Hospital overcrowding directly contributed to six people dying while waiting for emergency care in Alberta during a recent two-week period, according to a leaked report.
About 20 other patients, who waited hours for care and could have died in emergency waiting rooms or hospital hallways, were also listed in the report posted online.
Dr. Paul Parks, emergency department physician and president-elect of the section of emergency medicine with the Alberta Medical Association (AMA), compiled but did not leak the internal document, detailing patients’ suffering.
I collated these anonymized cases and sent it internally, and can confirm the authenticity and veracity.
I feel obliged to state: I did NOT provide this to The Breakdown. But I fully support whoever did, and understand why they would feel it was important to do so. https://t.co/2mJkqFLRiX
— Parksy (@PfParks) January 19, 2026
“Hallways and waiting rooms have become DEATH ZONES,” said the report about a cardiac patient who died in a hallway and might have been saved with early medical intervention.
Another patient with a bowel obstruction/perforation waited eight hours and became septic. She died about 24 hours after emergency surgery.
“There was never a chance to get to this patient because so many other acute patients kept bumping her from getting the next available care space in the emergency department,” the report said.
An initially stable patient with septic/renal failure spent nearly 24 hours in an emergency department and died waiting for a specialty assessment.
Alberta’s NDP said the tragic deaths in the report show how extensive the health care crisis is, with emergency departments at over 100 per cent capacity and some temporarily closed in rural communities.
“This is not normal, and it’s not just a bad flu season. Albertans need to see real action now, and that’s why Alberta’s New Democrats are calling on the UCP to admit we are in a crisis and emergency,” said Naheed Nenshi, Leader of the Official Opposition of Alberta, in a statement.

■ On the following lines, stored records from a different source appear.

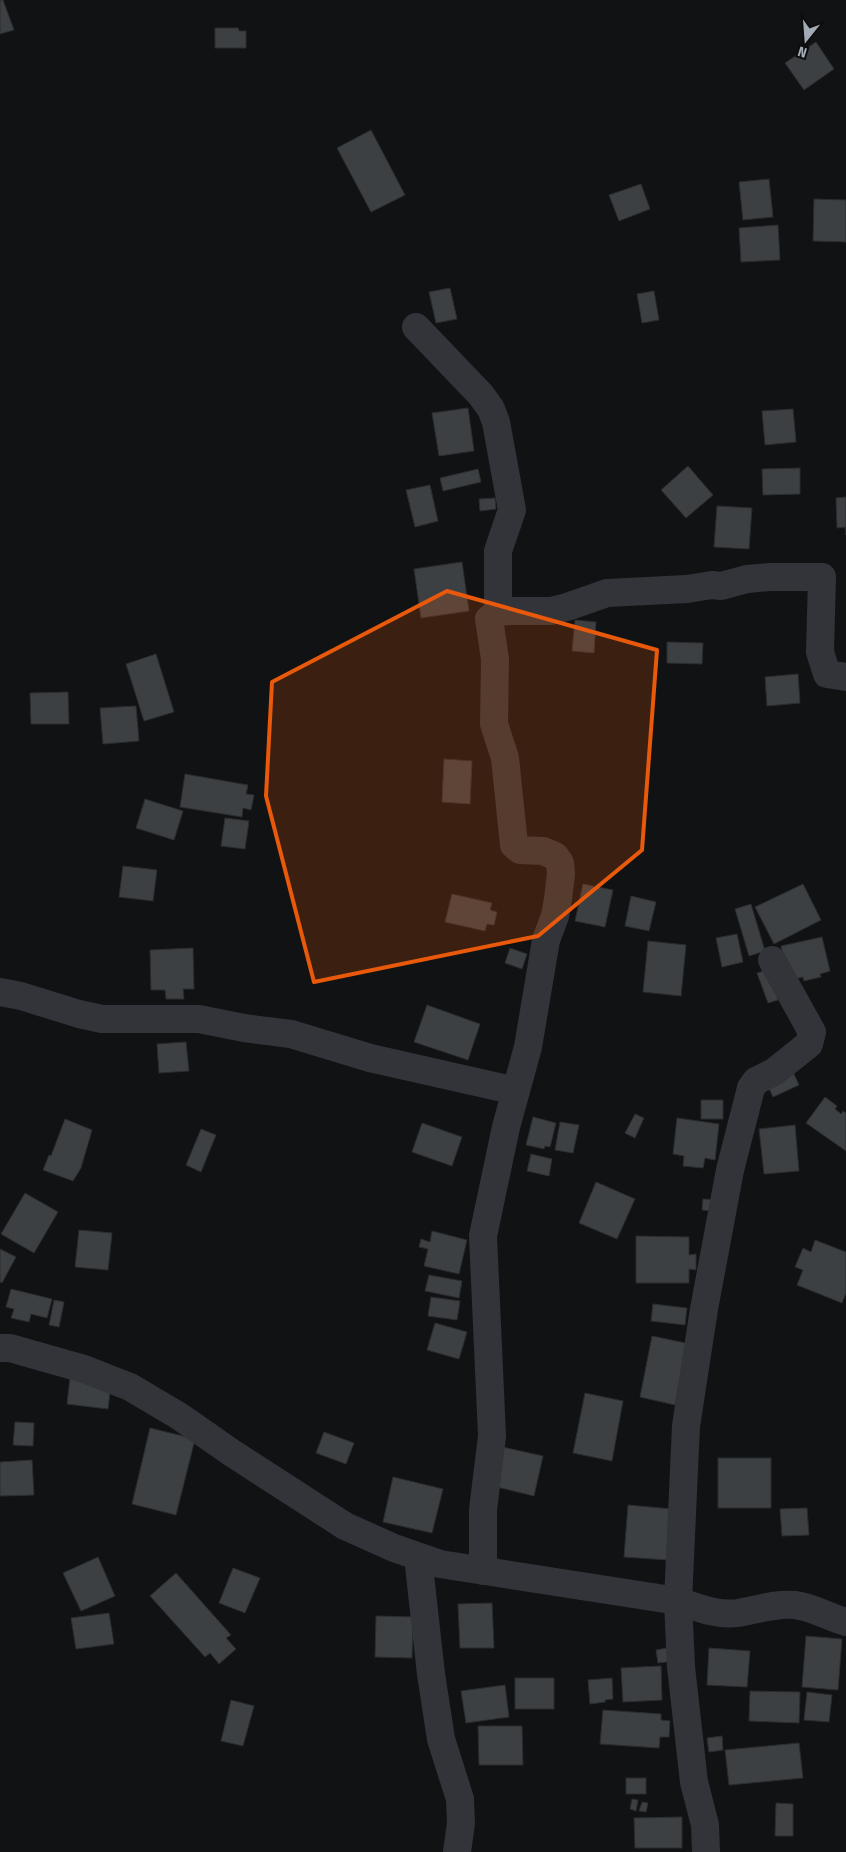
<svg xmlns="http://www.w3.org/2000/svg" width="846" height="1852" font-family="'Fira Sans Condensed',sans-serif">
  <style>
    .building { fill: #3d4043; stroke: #2b2c2f }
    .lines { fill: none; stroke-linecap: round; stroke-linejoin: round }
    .minor { stroke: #323439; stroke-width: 28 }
    .marked { fill: #e8590c; fill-opacity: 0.2; stroke: #e8590c; stroke-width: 4; stroke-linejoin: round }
  </style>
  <rect width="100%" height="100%" fill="#111213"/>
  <g class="building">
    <polygon points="0,0 3,0 14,30 0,34"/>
    <polygon points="215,28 238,28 239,31 246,31 246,48 215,48"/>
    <polygon points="816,42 834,69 804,90 785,63"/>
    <polygon points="371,130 405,195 371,212 337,148"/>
    <polygon points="769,179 773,217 743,220 739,182"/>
    <polygon points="641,184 650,209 619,221 609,195"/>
    <polygon points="814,199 846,200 846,242 813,241"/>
    <polygon points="778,225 780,260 741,262 739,228"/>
    <polygon points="450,288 457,319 436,323 429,292"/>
    <polygon points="654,291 659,320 642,323 637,294"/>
    <polygon points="468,408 474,451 439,456 432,413"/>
    <polygon points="793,409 796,442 765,445 762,411"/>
    <polygon points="688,466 713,495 686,518 661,490"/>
    <polygon points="800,468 800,494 763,495 762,469"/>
    <polygon points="478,469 481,482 443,491 440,478"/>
    <polygon points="430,485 438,521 415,527 406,490"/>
    <polygon points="846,497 846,535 845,527 837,528 836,498"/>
    <polygon points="495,498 496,509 480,511 479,499"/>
    <polygon points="717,506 752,508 749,549 714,547"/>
    <polygon points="462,562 469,611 421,618 414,569"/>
    <polygon points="575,620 596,622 594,653 572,651"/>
    <polygon points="667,642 703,643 702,664 667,663"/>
    <polygon points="156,654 174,712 144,721 126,664"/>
    <polygon points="798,674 800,703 767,706 765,677"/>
    <polygon points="68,692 69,724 31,724 30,693"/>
    <polygon points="136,706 139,741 103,744 100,708"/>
    <polygon points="444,759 472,761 470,804 442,802"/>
    <polygon points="185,774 248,785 246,794 254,795 251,810 243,808 242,817 180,807"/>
    <polygon points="145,799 183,811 174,840 136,828"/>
    <polygon points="225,818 249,821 245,849 221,846"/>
    <polygon points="123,866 157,870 153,901 119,897"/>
    <polygon points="583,884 613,890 605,927 575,921"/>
    <polygon points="803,884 821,920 774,944 755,907"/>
    <polygon points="452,894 492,903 490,910 497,912 494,925 487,924 485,931 445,922"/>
    <polygon points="631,896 656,902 649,931 625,926"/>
    <polygon points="751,904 765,951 749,956 735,909"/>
    <polygon points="737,934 743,962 722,967 716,938"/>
    <polygon points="822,937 830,971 820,974 821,977 804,981 803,977 789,980 781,946"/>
    <polygon points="648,941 686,945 681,996 643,992"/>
    <polygon points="193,948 194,989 183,989 184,999 166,999 165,990 151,990 150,950"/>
    <polygon points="510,948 527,954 522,969 505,963"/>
    <polygon points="768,970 778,1000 768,1003 757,973"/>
    <polygon points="427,1005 480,1024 468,1060 414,1042"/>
    <polygon points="186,1042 189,1071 159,1073 157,1044"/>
    <polygon points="792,1070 799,1085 773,1097 766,1082"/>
    <polygon points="825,1097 837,1106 835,1109 841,1114 843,1111 846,1113 846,1151 806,1123"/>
    <rect x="701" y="1100" width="22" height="19"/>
    <polygon points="635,1114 644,1118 635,1138 625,1133"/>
    <polygon points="533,1117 556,1123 550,1147 545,1146 544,1149 526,1145"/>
    <polygon points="677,1118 719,1124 715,1160 705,1158 703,1168 683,1166 684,1156 673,1154"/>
    <polygon points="65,1119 92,1130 81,1168 73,1181 43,1170 49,1155 51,1156"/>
    <polygon points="560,1122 579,1125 573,1153 555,1150"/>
    <polygon points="422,1123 462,1137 452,1166 412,1152"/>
    <polygon points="795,1125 799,1171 764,1174 759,1129"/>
    <polygon points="201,1129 216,1135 201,1172 186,1165"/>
    <polygon points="531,1154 552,1159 549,1176 527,1171"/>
    <polygon points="596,1182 635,1199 617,1239 579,1223"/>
    <polygon points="25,1193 58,1212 34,1253 1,1234"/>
    <polygon points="703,1199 720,1200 718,1212 702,1210"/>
    <polygon points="79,1230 112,1233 108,1270 75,1267"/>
    <polygon points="432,1231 467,1240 459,1274 424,1266 428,1249 419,1247 421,1239 430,1242"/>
    <polygon points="636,1236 689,1237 689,1255 696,1254 696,1270 689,1269 689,1283 636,1283"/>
    <polygon points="815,1240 846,1252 846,1293 842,1303 797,1285 803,1270 795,1267 803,1248 811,1252"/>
    <polygon points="0,1249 16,1257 2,1283 0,1282"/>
    <polygon points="429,1275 462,1281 459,1298 425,1291"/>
    <polygon points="11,1289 52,1299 47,1318 31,1314 29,1322 11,1318 14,1309 6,1307"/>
    <polygon points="431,1297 460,1301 457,1320 428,1316"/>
    <polygon points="54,1300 64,1302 59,1327 49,1325"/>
    <polygon points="653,1304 687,1308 685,1325 651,1321"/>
    <polygon points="435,1323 467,1332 459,1359 427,1350"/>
    <polygon points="652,1336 700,1346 684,1360 675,1405 640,1397"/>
    <polygon points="70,1378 110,1392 108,1409 67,1404"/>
    <polygon points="585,1393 623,1401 612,1461 573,1453"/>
    <polygon points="15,1422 34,1423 33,1446 13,1445"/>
    <polygon points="150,1428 195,1439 176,1515 132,1504"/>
    <polygon points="324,1432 354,1443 346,1464 316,1453"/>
    <polygon points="498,1446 543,1456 534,1496 489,1485"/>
    <rect x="718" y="1458" width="53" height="50"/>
    <polygon points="32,1460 34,1495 0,1496 0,1462"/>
    <polygon points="393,1477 443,1489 432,1533 383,1522"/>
    <polygon points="628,1505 672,1509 668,1560 624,1557"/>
    <polygon points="807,1508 809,1535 782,1536 780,1509"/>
    <polygon points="98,1557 115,1596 81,1611 63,1573"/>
    <polygon points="233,1568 260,1578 245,1613 219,1603"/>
    <polygon points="176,1573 231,1635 226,1638 236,1649 219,1664 210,1653 205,1657 150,1596"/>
    <polygon points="492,1603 494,1648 460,1648 458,1604"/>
    <polygon points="109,1613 114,1644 76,1649 71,1618"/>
    <polygon points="376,1616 413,1617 412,1658 375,1657"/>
    <polygon points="806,1636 842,1639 838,1690 802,1687"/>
    <polygon points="672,1647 674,1661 658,1663 656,1650"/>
    <polygon points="709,1648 750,1651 747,1687 707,1685"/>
    <polygon points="661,1666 662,1700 623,1702 621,1668"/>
    <rect x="515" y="1678" width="39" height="31"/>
    <polygon points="612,1678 613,1699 605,1700 605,1702 590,1704 588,1680"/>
    <polygon points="505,1685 509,1717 466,1723 461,1691"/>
    <polygon points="750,1691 800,1692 799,1723 749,1721"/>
    <polygon points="807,1692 832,1695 829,1722 804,1720"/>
    <polygon points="231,1700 254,1706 243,1746 221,1741"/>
    <polygon points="603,1710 661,1714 661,1720 670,1721 669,1737 660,1737 659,1748 600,1744"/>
    <polygon points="478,1726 522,1726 523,1765 479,1765"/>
    <polygon points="722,1736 723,1750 709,1752 707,1738"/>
    <polygon points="799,1743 803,1778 729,1785 725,1750"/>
    <rect x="626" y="1778" width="20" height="16"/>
    <polygon points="632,1799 638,1800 636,1811 630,1809"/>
    <polygon points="642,1802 648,1803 646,1812 639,1811"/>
    <polygon points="776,1803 793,1804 793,1836 775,1836"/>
    <polygon points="682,1817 682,1848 635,1848 634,1818"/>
  </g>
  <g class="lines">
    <g class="minor">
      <polyline points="416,327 481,395 491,409 496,422 512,510 498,551 498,612"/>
      <polyline points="0,992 21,996 79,1014 102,1019 199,1019 244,1028 291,1034 370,1058 516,1091"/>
      <path d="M0,1348H10L84,1369L130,1387L179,1416L232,1453L345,1526L394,1548L440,1564L678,1601C697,1607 717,1616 738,1613C757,1610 775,1603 795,1605C813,1607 828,1617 846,1622"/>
      <polyline points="418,1557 431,1674 441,1739 460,1799 461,1823 457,1852"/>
      <polyline points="484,1571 483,1558 483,1510 492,1436 483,1236 506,1127 528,1047 546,940 555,916 558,899 561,874 560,863 555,856 543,851 520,850 514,845 505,758 494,724 495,659 489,619 498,612 509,611 551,611 567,607 607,593 687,589 712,585 721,586 747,579 770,577 822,577 820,652 827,674 846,677"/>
      <polyline points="706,1852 705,1825 694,1782 681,1667 678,1601 686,1426 704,1309 730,1170 751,1088 756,1081 774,1072 809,1044 812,1032 772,960"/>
    </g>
  </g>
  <path class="marked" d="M447,591L657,650L642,850L538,936L314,982L266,796L272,682Z"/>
  <g transform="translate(806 40) rotate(197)" stroke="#0d0d0e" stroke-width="4" paint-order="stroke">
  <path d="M0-4L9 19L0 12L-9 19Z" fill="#a2aab5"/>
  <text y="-8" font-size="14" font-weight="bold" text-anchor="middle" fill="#a2aab5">N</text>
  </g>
</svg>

“We must listen to the frontline workers, doctors, health-care advocates and patients who are speaking up and showing us the reality of our health care system as the UCP dismantles AHS (Alberta Health Services) in front of us. More and sustained action will be needed before this gets better — Albertans’ lives depend on it.”
The NDP said the UCP government must declare a state of emergency and the legislature reconvened to hold legislators accountable and provide regular updates. With the dismantling of AHS into four separate agencies with four separate ministers, a strict command structure must be immediately reinstated with clear management protocols.
Hospital and Surgical Health Services Minister Matt Jones said there has always been coordination of care at the provincial, corridor and site levels. The unverified, anonymous cases that were shared were concerning, but didn’t represent the incredible care the system provides.
“The health care system in Alberta serves about 30,000 people per day. Our emergency departments see about two million visits per year. And in a very small percentage of those cases, 0.07 per cent roughly, people do lose their lives. What we try to do is we try to learn from those as a system, and we certainly investigate those as warranted by the circumstances,” Jones said.
The minister said he has met with doctors concerned about how pressures on the health care system impact patient care, which it does, he added.
“All day long we want to work with everyone to make the system better and improve care,” said Jones after announcing that construction was complete on a $151-million expansion of Calgary’s Peter Lougheed Centre.
James Gault, vice president with the Alberta Union of Provincial Employees (AUPE), said when hospitals are so short-staffed and patients are not getting the help they need, blame is directed at hospital workers.
“You have people who are sick. People who are frustrated. People who have mental health issues that aren’t getting treated,” said Gault, who also chairs the union’s Occupational Health and Safety Committee.
“People are upset and they’re taking it out on whoever they can.”